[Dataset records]

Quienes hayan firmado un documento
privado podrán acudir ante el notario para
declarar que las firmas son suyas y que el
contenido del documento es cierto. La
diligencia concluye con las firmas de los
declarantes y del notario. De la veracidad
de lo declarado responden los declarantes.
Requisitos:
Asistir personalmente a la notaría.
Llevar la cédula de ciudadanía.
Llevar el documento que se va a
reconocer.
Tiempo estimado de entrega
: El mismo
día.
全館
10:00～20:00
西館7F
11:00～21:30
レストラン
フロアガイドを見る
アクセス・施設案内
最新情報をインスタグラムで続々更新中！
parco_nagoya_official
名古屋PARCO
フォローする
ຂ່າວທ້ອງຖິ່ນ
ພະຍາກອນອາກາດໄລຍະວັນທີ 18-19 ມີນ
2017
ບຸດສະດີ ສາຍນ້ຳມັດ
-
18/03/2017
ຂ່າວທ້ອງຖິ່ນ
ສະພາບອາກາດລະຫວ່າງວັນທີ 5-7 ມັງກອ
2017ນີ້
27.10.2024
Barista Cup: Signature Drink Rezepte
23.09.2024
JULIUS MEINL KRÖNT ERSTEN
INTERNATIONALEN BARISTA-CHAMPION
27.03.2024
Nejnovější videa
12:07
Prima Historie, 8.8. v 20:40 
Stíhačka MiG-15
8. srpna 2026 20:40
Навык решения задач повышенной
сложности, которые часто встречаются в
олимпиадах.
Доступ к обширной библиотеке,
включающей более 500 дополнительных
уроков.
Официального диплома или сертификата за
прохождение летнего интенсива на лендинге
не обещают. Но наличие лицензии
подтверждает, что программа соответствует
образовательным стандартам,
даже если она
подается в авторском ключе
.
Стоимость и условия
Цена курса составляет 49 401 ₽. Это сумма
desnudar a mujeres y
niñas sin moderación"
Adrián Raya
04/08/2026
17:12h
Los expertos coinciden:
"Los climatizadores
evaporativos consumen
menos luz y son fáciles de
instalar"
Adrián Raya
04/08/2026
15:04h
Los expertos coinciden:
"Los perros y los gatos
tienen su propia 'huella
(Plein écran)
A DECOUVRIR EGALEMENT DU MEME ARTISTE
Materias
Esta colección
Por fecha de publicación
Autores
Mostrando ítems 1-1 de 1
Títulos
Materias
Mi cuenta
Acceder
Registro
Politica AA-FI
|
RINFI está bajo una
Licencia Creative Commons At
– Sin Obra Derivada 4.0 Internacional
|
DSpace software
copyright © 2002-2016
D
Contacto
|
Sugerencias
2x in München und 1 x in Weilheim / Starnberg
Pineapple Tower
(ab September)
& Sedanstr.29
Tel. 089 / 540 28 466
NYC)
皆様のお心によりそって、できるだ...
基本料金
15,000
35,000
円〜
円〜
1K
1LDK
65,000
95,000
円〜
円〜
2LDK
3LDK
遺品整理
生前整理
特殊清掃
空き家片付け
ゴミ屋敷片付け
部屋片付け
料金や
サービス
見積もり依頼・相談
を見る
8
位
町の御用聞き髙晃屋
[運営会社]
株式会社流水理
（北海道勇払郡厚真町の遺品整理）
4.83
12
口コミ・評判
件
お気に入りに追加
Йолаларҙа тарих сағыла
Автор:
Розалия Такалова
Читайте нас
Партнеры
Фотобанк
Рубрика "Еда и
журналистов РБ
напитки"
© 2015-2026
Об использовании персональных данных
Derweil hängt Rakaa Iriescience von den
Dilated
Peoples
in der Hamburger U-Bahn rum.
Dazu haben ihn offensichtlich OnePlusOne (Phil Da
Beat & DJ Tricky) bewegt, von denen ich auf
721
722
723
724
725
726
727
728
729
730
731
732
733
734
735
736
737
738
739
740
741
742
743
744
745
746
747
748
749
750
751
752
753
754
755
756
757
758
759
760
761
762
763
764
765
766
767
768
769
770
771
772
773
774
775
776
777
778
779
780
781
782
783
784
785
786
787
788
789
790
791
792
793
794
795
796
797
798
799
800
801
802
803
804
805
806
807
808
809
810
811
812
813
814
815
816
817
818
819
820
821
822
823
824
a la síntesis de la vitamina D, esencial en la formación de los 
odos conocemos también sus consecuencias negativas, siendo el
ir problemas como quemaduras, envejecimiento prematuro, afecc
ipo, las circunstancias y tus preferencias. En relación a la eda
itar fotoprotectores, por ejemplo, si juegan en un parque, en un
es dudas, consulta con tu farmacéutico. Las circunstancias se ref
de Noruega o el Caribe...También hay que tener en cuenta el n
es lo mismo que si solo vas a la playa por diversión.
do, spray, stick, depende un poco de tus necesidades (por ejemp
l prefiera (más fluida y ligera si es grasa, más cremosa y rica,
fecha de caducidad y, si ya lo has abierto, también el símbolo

* _To-do item_:
Line by line, output the data precisely as shown above.

* _Your response_:
Quienes hayan firmado un documento
privado podrán acudir ante el notario para
declarar que las firmas son suyas y que el
contenido del documento es cierto. La
diligencia concluye con las firmas de los
declarantes y del notario. De la veracidad
de lo declarado responden los declarantes.
Requisitos:
Asistir personalmente a la notaría.
Llevar la cédula de ciudadanía.
Llevar el documento que se va a
reconocer.
Tiempo estimado de entrega
: El mismo
día.
全館
10:00～20:00
西館7F
11:00～21:30
レストラン
フロアガイドを見る
アクセス・施設案内
最新情報をインスタグラムで続々更新中！
parco_nagoya_official
名古屋PARCO
フォローする
ຂ່າວທ້ອງຖິ່ນ
ພະຍາກອນອາກາດໄລຍະວັນທີ 18-19 ມີນ
2017
ບຸດສະດີ ສາຍນ້ຳມັດ
-
18/03/2017
ຂ່າວທ້ອງຖິ່ນ
ສະພາບອາກາດລະຫວ່າງວັນທີ 5-7 ມັງກອ
2017ນີ້
27.10.2024
Barista Cup: Signature Drink Rezepte
23.09.2024
JULIUS MEINL KRÖNT ERSTEN
INTERNATIONALEN BARISTA-CHAMPION
27.03.2024
Nejnovější videa
12:07
Prima Historie, 8.8. v 20:40 
Stíhačka MiG-15
8. srpna 2026 20:40
Навык решения задач повышенной
сложности, которые часто встречаются в
олимпиадах.
Доступ к обширной библиотеке,
включающей более 500 дополнительных
уроков.
Официального диплома или сертификата за
прохождение летнего интенсива на лендинге
не обещают. Но наличие лицензии
подтверждает, что программа соответствует
образовательным стандартам,
даже если она
подается в авторском ключе
.
Стоимость и условия
Цена курса составляет 49 401 ₽. Это сумма
desnudar a mujeres y
niñas sin moderación"
Adrián Raya
04/08/2026
17:12h
Los expertos coinciden:
"Los climatizadores
evaporativos consumen
menos luz y son fáciles de
instalar"
Adrián Raya
04/08/2026
15:04h
Los expertos coinciden:
"Los perros y los gatos
tienen su propia 'huella
(Plein écran)
A DECOUVRIR EGALEMENT DU MEME ARTISTE
Materias
Esta colección
Por fecha de publicación
Autores
Mostrando ítems 1-1 de 1
Títulos
Materias
Mi cuenta
Acceder
Registro
Politica AA-FI
|
RINFI está bajo una
Licencia Creative Commons At
– Sin Obra Derivada 4.0 Internacional
|
DSpace software
copyright © 2002-2016
D
Contacto
|
Sugerencias
2x in München und 1 x in Weilheim / Starnberg
Pineapple Tower
(ab September)
& Sedanstr.29
Tel. 089 / 540 28 466
NYC)
皆様のお心によりそって、できるだ...
基本料金
15,000
35,000
円〜
円〜
1K
1LDK
65,000
95,000
円〜
円〜
2LDK
3LDK
遺品整理
生前整理
特殊清掃
空き家片付け
ゴミ屋敷片付け
部屋片付け
料金や
サービス
見積もり依頼・相談
を見る
8
位
町の御用聞き髙晃屋
[運営会社]
株式会社流水理
（北海道勇払郡厚真町の遺品整理）
4.83
12
口コミ・評判
件
お気に入りに追加
Йолаларҙа тарих сағыла
Автор:
Розалия Такалова
Читайте нас
Партнеры
Фотобанк
Рубрика "Еда и
журналистов РБ
напитки"
© 2015-2026
Об использовании персональных данных
Derweil hängt Rakaa Iriescience von den
Dilated
Peoples
in der Hamburger U-Bahn rum.
Dazu haben ihn offensichtlich OnePlusOne (Phil Da
Beat & DJ Tricky) bewegt, von denen ich auf
721
722
723
724
725
726
727
728
729
730
731
732
733
734
735
736
737
738
739
740
741
742
743
744
745
746
747
748
749
750
751
752
753
754
755
756
757
758
759
760
761
762
763
764
765
766
767
768
769
770
771
772
773
774
775
776
777
778
779
780
781
782
783
784
785
786
787
788
789
790
791
792
793
794
795
796
797
798
799
800
801
802
803
804
805
806
807
808
809
810
811
812
813
814
815
816
817
818
819
820
821
822
823
824
a la síntesis de la vitamina D, esencial en la formación de los 
odos conocemos también sus consecuencias negativas, siendo el
ir problemas como quemaduras, envejecimiento prematuro, afecc
ipo, las circunstancias y tus preferencias. En relación a la eda
itar fotoprotectores, por ejemplo, si juegan en un parque, en un
es dudas, consulta con tu farmacéutico. Las circunstancias se ref
de Noruega o el Caribe...También hay que tener en cuenta el n
es lo mismo que si solo vas a la playa por diversión.
do, spray, stick, depende un poco de tus necesidades (por ejemp
l prefiera (más fluida y ligera si es grasa, más cremosa y rica,
fecha de caducidad y, si ya lo has abierto, también el símbolo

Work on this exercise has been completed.